TASK TO COMPLETE
From the line with "left ankle: (316, 844)" through the final line of the entries below, write out each line exactly and nothing else.

DATA FOR THE TASK
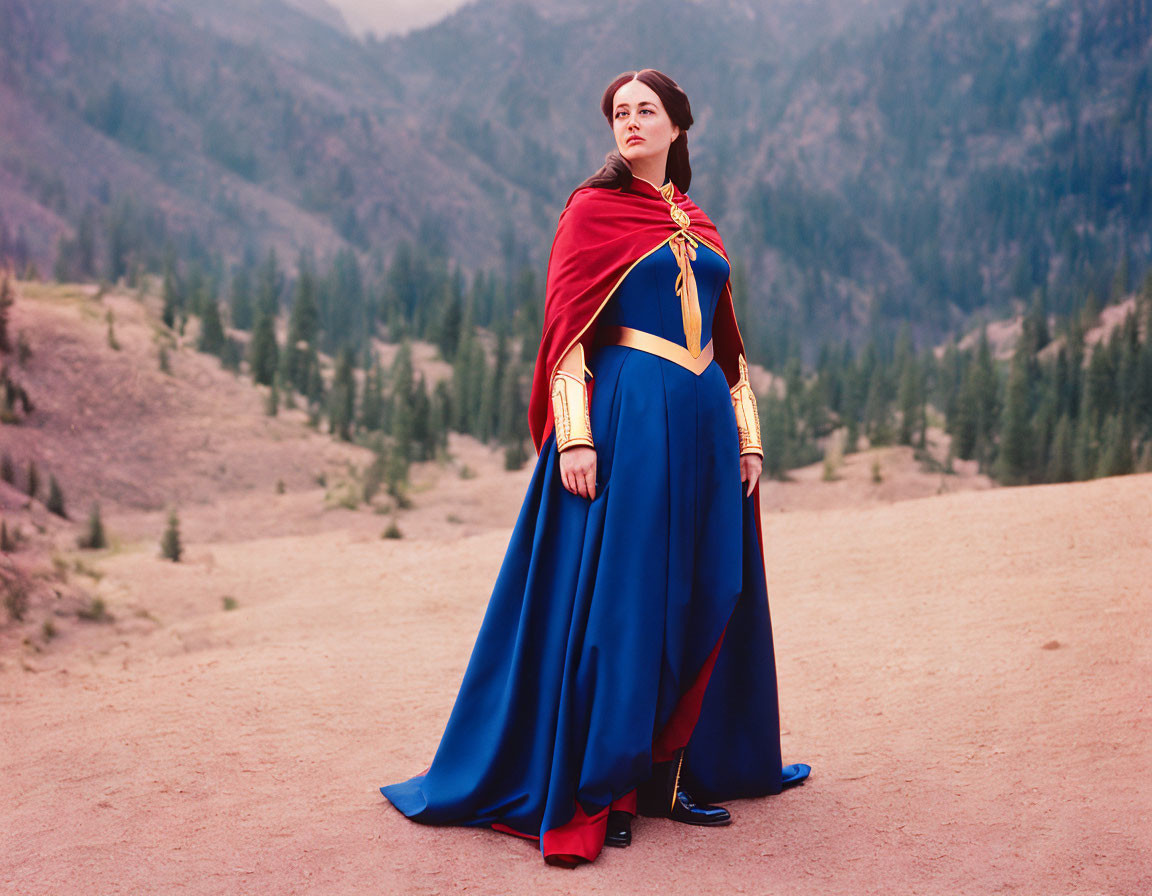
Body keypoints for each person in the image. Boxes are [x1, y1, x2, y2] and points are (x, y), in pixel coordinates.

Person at [380, 68, 810, 868]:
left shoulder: (697, 222)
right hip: (628, 422)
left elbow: (732, 346)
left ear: (679, 126)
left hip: (707, 428)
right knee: (627, 604)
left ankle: (671, 774)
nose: (632, 122)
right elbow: (566, 335)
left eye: (647, 111)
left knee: (709, 588)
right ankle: (604, 788)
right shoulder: (591, 211)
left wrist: (749, 437)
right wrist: (574, 437)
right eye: (620, 112)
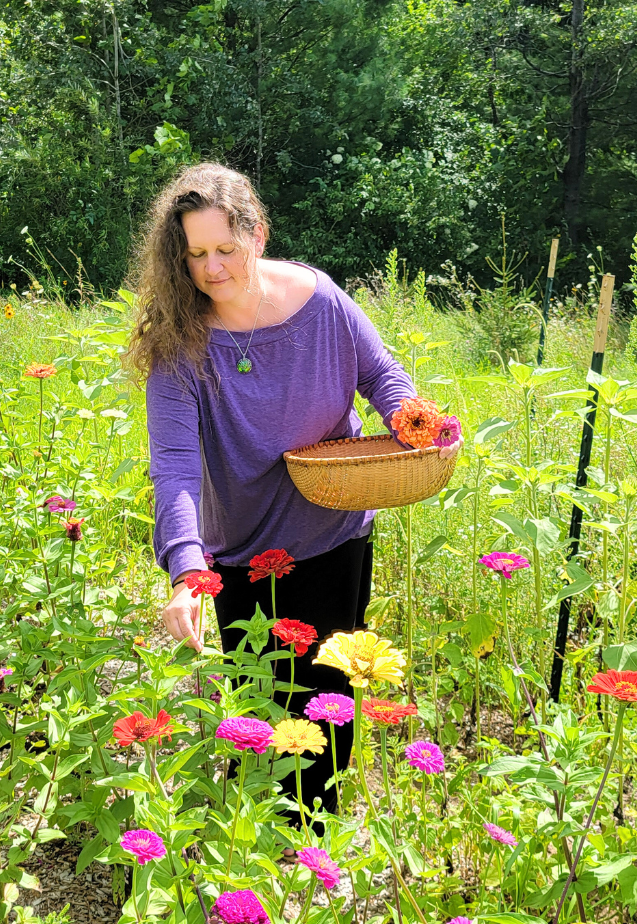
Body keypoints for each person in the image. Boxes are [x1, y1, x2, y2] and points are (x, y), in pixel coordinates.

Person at [127, 162, 457, 825]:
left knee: (326, 699)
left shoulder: (321, 301)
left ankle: (316, 844)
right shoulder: (179, 346)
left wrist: (409, 419)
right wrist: (188, 568)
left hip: (334, 531)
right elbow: (174, 464)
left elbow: (381, 374)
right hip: (243, 551)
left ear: (258, 234)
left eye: (226, 248)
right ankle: (259, 846)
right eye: (195, 255)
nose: (213, 268)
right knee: (261, 707)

COMPLETED TASK
left ankle: (316, 844)
right shoulder: (179, 346)
left wrist: (409, 419)
right wrist: (188, 568)
left hip: (334, 531)
right elbow: (174, 464)
left elbow: (381, 374)
right hip: (243, 551)
left ear: (258, 234)
left eye: (226, 248)
right ankle: (259, 846)
right eye: (195, 255)
nose: (213, 268)
right knee: (261, 707)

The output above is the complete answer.